ECLI:NL:RVS:2025:1239
Raad van State
- Hoger beroep
- Rechtspraak.nl
Hoger beroep van vreemdeling tegen uitspraak rechtbank Den Haag inzake verblijfsvergunning asiel
Op 25 maart 2025 heeft de Afdeling bestuursrechtspraak van de Raad van State uitspraak gedaan in een hoger beroep van een vreemdeling tegen een eerdere uitspraak van de rechtbank Den Haag.
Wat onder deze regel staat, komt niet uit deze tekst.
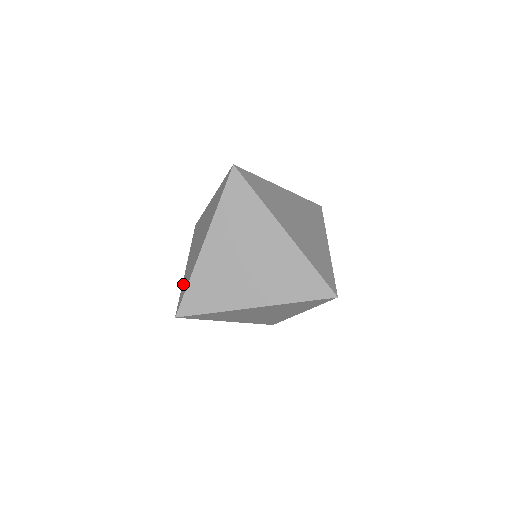
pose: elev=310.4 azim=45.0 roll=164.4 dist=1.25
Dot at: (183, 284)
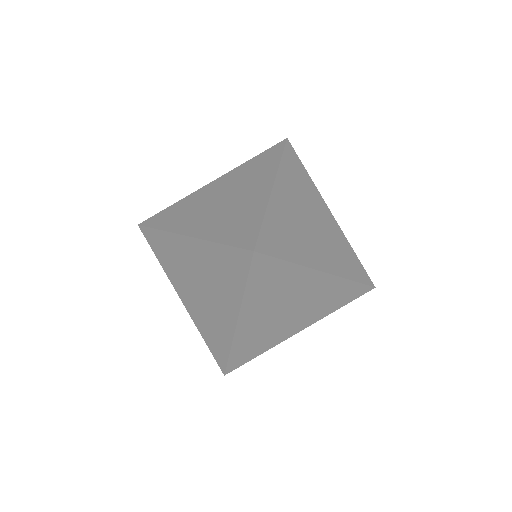
Dot at: (222, 235)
De vreemdeling had de staatssecretaris van Justitie en Veiligheid in gebreke gesteld wegens het niet tijdig nemen van een besluit op zijn aanvraag voor een verblijfsvergunning asiel, ingediend op 30 juli 2021. De rechtbank had op 19 augustus 2024 het beroep van de vreemdeling gegrond verklaard en bepaald dat de minister uiterlijk op 25 september 2024 een besluit moest nemen, met een dwangsom van € 100,00 per dag bij overschrijding van deze termijn, tot een maximum van € 7.500,00.
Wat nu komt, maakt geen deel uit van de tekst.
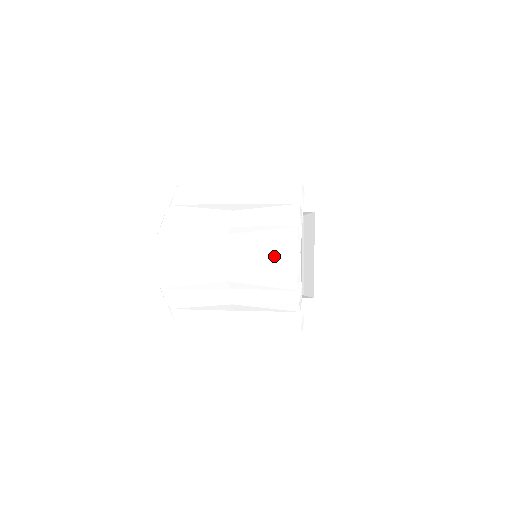
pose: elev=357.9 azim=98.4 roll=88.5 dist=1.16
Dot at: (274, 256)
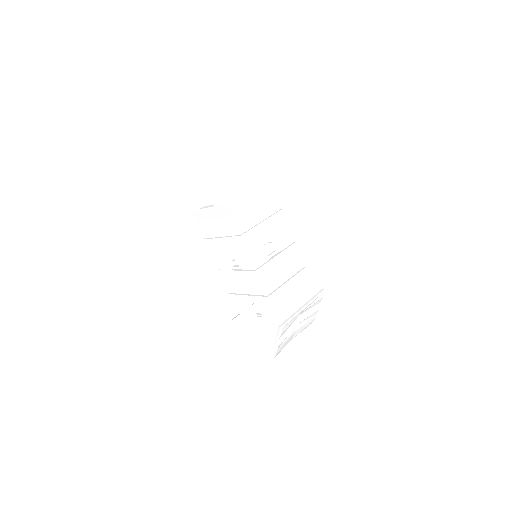
Dot at: occluded
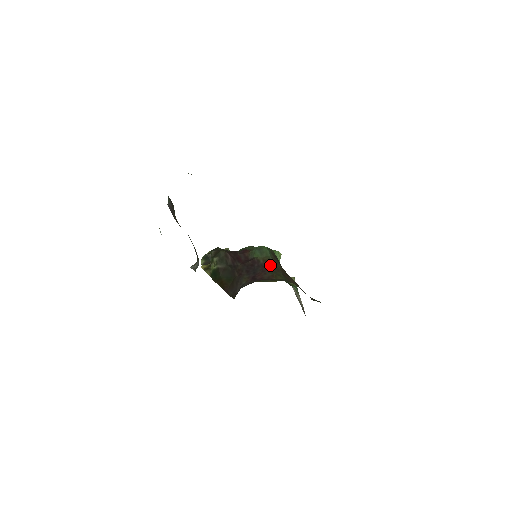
In het hoger beroep heeft de vreemdeling, vertegenwoordigd door mr. E. Derksen, de uitspraak van de rechtbank aangevochten. De Raad van State heeft echter geoordeeld dat de rechtbank terecht en op goede gronden tot haar oordeel is gekomen. De Afdeling heeft de motivering van de rechtbank overgenomen en vastgesteld dat het hogerberoepschrift geen vragen bevatte die in het belang van de rechtseenheid, rechtsontwikkeling of rechtsbescherming beantwoord moesten worden. Hierdoor is het hoger beroep ongegrond verklaard en is de uitspraak van de rechtbank bevestigd. De minister is niet verplicht om proceskosten te vergoeden.
De uitspraak is openbaar uitgesproken op dezelfde datum, 25 maart 2025, en is vastgesteld door mr. C.C.W. Lange, lid van de enkelvoudige kamer, in tegenwoordigheid van mr. P.A.M.J. Graat, griffier.